Swap "Volkswagen" for "VW" in the entries, from the first line to the line with "multe modele Volkswagen", and write those lines out again with nothing else changed.

The input Start Marker

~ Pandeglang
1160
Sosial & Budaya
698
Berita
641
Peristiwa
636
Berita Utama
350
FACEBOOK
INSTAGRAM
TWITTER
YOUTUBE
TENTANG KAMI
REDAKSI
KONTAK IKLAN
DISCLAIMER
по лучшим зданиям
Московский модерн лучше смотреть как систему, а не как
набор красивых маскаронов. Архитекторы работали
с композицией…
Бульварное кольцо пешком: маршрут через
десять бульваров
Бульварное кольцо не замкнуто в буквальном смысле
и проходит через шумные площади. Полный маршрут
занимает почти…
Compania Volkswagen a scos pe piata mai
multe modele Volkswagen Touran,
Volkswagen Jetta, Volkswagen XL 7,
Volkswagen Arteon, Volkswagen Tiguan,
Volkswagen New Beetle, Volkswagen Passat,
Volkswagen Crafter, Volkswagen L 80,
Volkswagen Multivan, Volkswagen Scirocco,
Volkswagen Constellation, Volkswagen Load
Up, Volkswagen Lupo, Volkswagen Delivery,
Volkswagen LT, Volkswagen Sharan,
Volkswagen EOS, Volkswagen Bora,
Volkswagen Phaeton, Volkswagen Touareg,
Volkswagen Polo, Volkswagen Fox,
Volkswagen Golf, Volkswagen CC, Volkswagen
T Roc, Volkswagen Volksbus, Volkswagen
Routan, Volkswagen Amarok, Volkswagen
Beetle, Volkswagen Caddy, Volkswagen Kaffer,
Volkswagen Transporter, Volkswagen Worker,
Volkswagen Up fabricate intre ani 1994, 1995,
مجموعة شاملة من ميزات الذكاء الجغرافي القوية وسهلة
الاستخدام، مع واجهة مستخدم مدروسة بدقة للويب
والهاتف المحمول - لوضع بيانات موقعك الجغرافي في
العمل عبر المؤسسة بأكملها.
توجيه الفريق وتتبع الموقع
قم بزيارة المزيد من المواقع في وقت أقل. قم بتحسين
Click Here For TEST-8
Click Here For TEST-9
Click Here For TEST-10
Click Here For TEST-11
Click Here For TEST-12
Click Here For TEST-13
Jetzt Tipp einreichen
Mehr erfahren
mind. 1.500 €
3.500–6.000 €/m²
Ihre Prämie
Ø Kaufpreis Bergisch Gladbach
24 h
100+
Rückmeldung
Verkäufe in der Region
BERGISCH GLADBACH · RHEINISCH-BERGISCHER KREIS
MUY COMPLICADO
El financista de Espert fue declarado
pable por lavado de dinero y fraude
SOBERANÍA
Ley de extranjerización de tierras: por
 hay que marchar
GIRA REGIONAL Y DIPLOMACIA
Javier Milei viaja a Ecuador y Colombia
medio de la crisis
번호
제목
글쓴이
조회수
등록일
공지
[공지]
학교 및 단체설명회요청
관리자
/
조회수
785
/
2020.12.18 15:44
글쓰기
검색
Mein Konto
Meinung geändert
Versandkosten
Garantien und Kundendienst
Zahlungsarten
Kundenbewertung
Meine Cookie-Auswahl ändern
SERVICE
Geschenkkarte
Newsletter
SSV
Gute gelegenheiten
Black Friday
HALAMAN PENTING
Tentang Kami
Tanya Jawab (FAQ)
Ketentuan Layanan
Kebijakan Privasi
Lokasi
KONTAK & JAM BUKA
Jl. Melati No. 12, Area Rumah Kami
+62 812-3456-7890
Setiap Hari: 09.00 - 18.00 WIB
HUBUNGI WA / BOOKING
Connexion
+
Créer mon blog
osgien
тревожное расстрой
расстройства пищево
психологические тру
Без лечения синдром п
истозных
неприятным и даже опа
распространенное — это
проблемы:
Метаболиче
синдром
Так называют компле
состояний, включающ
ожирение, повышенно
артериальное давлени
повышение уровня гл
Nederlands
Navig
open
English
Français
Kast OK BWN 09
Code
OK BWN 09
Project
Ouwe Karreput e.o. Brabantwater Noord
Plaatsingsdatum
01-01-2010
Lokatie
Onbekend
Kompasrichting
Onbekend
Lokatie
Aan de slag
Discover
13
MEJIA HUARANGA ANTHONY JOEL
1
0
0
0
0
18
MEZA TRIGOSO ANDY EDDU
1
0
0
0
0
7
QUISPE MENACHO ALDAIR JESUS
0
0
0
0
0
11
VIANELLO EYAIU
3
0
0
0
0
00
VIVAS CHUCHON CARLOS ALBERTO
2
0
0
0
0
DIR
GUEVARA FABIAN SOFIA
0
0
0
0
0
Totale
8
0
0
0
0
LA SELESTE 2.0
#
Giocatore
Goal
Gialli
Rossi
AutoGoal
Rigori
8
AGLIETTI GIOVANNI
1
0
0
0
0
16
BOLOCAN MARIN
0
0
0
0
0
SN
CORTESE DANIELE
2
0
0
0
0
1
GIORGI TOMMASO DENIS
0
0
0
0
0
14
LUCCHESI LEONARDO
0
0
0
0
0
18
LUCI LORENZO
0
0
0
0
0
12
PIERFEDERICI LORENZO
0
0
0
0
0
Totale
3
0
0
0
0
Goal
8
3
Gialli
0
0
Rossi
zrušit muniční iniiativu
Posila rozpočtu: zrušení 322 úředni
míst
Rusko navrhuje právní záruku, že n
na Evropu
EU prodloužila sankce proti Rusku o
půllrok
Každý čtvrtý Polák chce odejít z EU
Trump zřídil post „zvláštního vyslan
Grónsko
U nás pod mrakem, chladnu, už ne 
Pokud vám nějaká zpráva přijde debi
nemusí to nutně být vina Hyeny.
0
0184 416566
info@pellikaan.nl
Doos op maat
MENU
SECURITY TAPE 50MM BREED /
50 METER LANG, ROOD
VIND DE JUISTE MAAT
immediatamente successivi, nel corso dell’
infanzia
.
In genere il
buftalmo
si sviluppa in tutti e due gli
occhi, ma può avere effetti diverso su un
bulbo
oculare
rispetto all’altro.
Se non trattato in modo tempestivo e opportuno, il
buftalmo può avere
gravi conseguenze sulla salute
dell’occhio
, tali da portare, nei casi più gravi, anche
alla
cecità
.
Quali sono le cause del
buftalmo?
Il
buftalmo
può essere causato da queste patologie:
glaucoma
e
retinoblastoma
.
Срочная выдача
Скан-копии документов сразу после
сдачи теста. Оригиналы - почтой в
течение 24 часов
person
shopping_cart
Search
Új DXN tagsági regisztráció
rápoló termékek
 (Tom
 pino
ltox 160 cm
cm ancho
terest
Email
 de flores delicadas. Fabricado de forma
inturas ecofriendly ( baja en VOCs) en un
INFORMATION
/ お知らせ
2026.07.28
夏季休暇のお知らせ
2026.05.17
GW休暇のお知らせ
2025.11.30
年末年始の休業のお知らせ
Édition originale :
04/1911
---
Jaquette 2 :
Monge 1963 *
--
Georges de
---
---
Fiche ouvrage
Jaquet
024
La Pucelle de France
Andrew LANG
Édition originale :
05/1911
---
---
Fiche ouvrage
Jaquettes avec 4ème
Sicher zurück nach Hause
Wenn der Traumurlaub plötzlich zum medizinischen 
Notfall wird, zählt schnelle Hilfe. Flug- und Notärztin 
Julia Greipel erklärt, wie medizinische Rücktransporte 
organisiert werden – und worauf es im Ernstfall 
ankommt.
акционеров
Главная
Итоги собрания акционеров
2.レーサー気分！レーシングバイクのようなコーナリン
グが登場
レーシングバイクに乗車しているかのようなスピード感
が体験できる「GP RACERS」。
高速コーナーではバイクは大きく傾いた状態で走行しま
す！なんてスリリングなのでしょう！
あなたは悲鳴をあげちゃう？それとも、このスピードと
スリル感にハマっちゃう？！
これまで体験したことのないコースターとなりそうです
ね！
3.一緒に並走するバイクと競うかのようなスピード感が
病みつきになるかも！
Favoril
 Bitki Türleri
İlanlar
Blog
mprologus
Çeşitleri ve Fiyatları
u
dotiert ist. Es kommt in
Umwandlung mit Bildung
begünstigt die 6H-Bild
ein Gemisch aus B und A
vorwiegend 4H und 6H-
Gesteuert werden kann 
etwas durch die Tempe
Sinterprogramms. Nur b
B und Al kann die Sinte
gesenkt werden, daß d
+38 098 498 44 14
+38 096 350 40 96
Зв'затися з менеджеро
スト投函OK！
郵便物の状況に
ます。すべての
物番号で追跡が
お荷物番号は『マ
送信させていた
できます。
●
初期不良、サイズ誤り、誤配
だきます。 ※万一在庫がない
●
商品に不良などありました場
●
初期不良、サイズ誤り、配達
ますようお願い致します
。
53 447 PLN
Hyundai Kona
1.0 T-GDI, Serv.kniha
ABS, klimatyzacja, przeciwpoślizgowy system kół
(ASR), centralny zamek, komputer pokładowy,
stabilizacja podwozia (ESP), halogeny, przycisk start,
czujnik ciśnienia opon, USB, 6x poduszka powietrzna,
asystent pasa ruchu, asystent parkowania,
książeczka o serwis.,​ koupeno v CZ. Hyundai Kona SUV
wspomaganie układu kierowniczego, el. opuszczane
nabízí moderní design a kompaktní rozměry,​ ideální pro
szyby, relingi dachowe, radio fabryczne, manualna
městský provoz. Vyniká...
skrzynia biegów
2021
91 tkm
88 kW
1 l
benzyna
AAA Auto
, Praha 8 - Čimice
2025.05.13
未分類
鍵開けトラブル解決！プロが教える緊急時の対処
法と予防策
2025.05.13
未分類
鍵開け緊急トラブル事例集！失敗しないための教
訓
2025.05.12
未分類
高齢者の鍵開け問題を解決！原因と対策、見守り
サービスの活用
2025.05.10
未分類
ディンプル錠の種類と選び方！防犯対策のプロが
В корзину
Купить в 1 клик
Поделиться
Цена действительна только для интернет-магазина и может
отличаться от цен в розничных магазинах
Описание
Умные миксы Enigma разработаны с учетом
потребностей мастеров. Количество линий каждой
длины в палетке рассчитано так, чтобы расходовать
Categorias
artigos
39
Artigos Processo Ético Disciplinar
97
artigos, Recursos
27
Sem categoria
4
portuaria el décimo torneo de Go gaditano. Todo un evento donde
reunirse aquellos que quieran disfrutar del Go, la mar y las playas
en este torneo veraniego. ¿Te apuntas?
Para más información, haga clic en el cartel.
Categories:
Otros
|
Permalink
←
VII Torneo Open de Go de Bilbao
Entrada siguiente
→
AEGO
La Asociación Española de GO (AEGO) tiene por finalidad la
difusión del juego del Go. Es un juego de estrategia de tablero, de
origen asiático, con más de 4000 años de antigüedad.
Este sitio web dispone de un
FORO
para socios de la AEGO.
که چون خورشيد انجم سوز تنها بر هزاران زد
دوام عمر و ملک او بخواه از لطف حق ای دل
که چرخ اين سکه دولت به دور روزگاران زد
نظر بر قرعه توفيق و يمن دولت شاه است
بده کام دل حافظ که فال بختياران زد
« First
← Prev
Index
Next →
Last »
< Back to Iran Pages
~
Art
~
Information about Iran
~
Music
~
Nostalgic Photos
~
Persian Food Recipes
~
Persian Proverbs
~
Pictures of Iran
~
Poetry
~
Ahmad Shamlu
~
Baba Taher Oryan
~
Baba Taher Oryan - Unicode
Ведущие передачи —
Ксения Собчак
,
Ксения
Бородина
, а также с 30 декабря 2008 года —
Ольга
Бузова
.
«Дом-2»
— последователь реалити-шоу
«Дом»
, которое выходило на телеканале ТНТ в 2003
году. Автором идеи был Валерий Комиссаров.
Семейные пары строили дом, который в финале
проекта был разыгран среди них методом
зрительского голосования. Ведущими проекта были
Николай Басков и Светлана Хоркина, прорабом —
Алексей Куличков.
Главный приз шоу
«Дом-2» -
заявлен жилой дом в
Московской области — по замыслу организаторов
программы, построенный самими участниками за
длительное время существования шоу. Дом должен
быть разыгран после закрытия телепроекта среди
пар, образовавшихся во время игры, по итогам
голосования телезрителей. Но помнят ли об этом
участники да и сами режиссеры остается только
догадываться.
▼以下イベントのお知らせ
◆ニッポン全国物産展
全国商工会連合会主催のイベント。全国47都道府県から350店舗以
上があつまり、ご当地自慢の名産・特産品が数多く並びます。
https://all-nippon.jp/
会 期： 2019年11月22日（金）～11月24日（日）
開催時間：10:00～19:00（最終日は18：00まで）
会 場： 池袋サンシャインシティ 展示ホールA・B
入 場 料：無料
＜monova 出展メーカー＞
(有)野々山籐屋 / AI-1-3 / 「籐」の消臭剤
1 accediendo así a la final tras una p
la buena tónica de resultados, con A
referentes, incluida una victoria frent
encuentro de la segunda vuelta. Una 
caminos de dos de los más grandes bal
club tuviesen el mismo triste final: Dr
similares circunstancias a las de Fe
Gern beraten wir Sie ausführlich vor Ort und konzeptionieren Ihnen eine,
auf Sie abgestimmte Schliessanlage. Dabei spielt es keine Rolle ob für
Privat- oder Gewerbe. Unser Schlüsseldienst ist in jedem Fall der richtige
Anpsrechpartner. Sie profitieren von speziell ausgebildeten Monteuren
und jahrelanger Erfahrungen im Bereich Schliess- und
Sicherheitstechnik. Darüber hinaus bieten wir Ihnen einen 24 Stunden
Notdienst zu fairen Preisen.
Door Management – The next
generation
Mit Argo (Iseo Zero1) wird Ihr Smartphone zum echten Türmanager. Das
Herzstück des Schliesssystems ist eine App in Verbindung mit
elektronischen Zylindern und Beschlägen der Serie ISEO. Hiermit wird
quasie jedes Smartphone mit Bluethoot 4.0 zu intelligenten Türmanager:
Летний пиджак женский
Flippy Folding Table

The input End Marker

Response to the task =>
~ Pandeglang
1160
Sosial & Budaya
698
Berita
641
Peristiwa
636
Berita Utama
350
FACEBOOK
INSTAGRAM
TWITTER
YOUTUBE
TENTANG KAMI
REDAKSI
KONTAK IKLAN
DISCLAIMER
по лучшим зданиям
Московский модерн лучше смотреть как систему, а не как
набор красивых маскаронов. Архитекторы работали
с композицией…
Бульварное кольцо пешком: маршрут через
десять бульваров
Бульварное кольцо не замкнуто в буквальном смысле
и проходит через шумные площади. Полный маршрут
занимает почти…
Compania VW a scos pe piata mai
multe modele VW Touran,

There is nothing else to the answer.